# Ground Turkey smells



## SarahFair (Dec 29, 2015)

Every now and again Ill get a package of ground turkey that has a weird smell while it cooks and then itll have a weird taste, none of its out of date though.
We buy Harvest Land.


Has anyone else experienced this with ground turkey??


----------



## elfiii (Dec 29, 2015)

SarahFair said:


> Every now and again Ill get a package of ground turkey that has a weird smell while it cooks and then itll have a weird taste, none of its out of date though.
> We buy Harvest Land.
> 
> 
> Has anyone else experienced this with ground turkey??

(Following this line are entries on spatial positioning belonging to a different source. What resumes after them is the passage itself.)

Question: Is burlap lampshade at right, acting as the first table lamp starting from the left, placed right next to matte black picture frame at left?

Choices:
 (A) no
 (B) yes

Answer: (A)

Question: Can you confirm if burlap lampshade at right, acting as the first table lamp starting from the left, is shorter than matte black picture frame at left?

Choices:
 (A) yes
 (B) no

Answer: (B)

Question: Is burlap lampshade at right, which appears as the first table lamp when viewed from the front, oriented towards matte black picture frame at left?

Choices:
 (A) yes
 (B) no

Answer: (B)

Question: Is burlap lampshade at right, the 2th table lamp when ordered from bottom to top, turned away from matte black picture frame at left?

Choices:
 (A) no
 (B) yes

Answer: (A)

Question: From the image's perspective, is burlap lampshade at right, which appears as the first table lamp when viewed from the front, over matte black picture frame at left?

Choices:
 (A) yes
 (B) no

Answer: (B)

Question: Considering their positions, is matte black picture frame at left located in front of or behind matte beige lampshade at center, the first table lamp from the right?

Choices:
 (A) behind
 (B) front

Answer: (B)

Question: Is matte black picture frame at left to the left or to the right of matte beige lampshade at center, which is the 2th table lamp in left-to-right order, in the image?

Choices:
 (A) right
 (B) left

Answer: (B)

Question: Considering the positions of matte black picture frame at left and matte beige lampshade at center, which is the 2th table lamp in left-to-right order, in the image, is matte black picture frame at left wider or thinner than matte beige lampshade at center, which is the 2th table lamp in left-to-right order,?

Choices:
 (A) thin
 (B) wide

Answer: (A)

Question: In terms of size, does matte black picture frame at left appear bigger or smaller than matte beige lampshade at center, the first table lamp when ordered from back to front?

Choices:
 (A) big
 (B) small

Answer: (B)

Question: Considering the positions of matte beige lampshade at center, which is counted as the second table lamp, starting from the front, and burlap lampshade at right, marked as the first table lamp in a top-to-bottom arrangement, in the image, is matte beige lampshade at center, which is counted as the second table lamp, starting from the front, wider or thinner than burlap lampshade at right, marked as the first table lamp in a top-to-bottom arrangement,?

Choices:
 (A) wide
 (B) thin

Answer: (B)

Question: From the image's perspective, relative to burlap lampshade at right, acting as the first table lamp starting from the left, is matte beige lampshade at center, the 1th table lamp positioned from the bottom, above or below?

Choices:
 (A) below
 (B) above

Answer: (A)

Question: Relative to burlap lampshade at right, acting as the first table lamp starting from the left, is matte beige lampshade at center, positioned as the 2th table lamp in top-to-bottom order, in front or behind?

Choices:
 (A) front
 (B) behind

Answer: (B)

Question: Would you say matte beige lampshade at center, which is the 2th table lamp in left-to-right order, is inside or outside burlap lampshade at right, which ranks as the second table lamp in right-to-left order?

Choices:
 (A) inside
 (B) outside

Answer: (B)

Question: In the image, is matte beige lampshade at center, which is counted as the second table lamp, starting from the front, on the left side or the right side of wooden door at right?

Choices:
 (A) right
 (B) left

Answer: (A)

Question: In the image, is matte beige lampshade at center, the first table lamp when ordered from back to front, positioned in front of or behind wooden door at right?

Grinding it exposes more surface area so you get a stronger aroma. Mrs' elfiii is a stickler about the smell test. If it doesn't pass it goes back to the grocery store.


----------



## tsharp (Dec 29, 2015)

Does it smell like pork chops?


----------



## 4bob4 (Dec 30, 2015)

tsharp said:


> Does it smell like pork chops?



  

This made me laugh right here.

I can't say I've ever had a package smell worse than another.  I have had some rancid chicken a day after the "sell by" date before though.  If it's not a sour smell I'm sure it's fine.


----------



## SarahFair (Dec 30, 2015)

No, not pork chops..

Its while it cooks it has a smell, not when you first open the package. 
Normally you dont smell the turkey, but when it has this smell I can smell it 3 rooms away.


----------



## JustUs4All (Dec 30, 2015)

You seem to have an exceptional sense of smell, Ms. Sarah.


----------



## j_seph (Dec 30, 2015)

SarahFair said:


> No, not pork chops..
> 
> Its while it cooks it has a smell, not when you first open the package.
> Normally you dont smell the turkey, but when it has this smell I can smell it 3 rooms away.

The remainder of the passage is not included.